**対象の文章:**
┄┄┄┄┄┄
TKIPとAESの違いは?無線LAN(Wi-Fi)の暗号化方式を比較

大手電機メーカー系のSierに入社後、インフラエンジニアとしてLinuxサーバーの構築や保守・運用、ソフトウェアの開発業務を経験。アイティベル入社後は、IT領域の執筆などを行う。


無線LAN(Wi-Fi)を安全に利用するためには、不正アクセスや盗聴を防ぐために、通信の暗号化が必要です。

無線LANを暗号化するための技術としてはTKIPとAESがよく知られていますが、この2つの技術はセキュリティ強度に差があります。より安全なネットワーク環境を構築するために、両者の違いを理解しておきましょう。

本記事では、TKIPとAESの違いや、TKIPの問題点、AESのメリットについて解説します。

目次

1. TKIPとAESの違い

TKIPとAESの主な違いは、セキュリティの強度と処理速度です。AESはTKIPよりも速く安全に暗号化を実現します。TKIPやAESの暗号化技術は、無線LANのセキュリティプロトコルの進化とともに導入されてきました。無線LANのセキュリティプロトコルには、次の4種類があります。
┄┄┄┄┄┄
**記録一覧:**
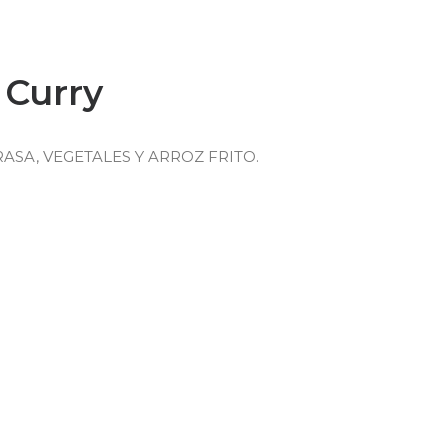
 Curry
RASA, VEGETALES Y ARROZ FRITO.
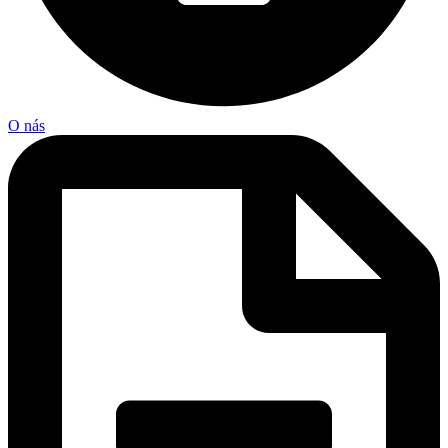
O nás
┄┄┄┄┄┄
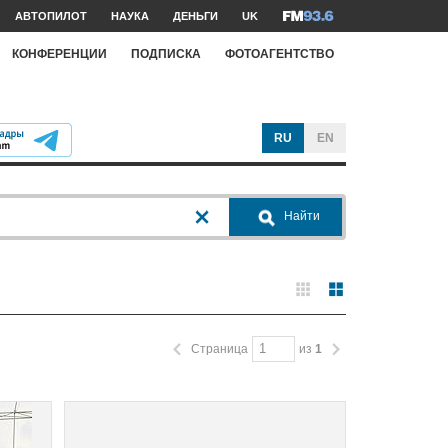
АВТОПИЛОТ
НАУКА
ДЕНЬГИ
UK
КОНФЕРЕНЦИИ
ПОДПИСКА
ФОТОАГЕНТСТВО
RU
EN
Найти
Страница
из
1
┄┄┄┄┄┄
**やること:**
• A. 無線LANの暗号化についての文章が「本記事では」の文で解説すると挙げている内容を、すべて書き出してください。
• B. 無線LANの暗号化についての文章の続きを、最後の文のあとから書いてください。

**答え:**
• A. TKIPとAESの違い、TKIPの問題点、AESのメリット

• B.
無線LANのセキュリティは、初期のWEPから始まり、脆弱性を改善するためにWPA、WPA2、そして最新のWPA3へと進化しています。それぞれのプロトコルにおいて、TKIPとAESが採用された背景には、技術の進化と既存機器との互換性が大きく影響しています。

WEPからWPAへ:互換性を保ちながらの改善

1997年に導入されたWEPは、当初無線LANの標準的なセキュリティ方式として利用されましたが、セキュリティ強度が低く、この脆弱性を解決するために、2003年にWPAが登場しました。WEPと同様にRC4という暗号化アルゴリズムを使用しますが、WPAでは新たな暗号化方式としてTKIP(Temporal Key Integrity Protocol)が採用されました。

TKIPは、動的な暗号化キーの生成や初期化ベクトルの拡張により安全性を高めています。
重要なのは、TKIPはRC4暗号化アルゴリズムを使い続けることで、既存のハードウェアでもソフトウェアのアップデートだけで利用できるという互換性の維持を実現した点といえます。

TKIPは、既存のハードウェアでもソフトウェアのアップデートだけで導入ができるため、旧世代の無線LAN機器と互換性を維持しつつ、一定のセキュリティ強化を実現しました。
ただし、現在では、脆弱性も指摘されています。

TKIPについては、以下の記事もご覧ください。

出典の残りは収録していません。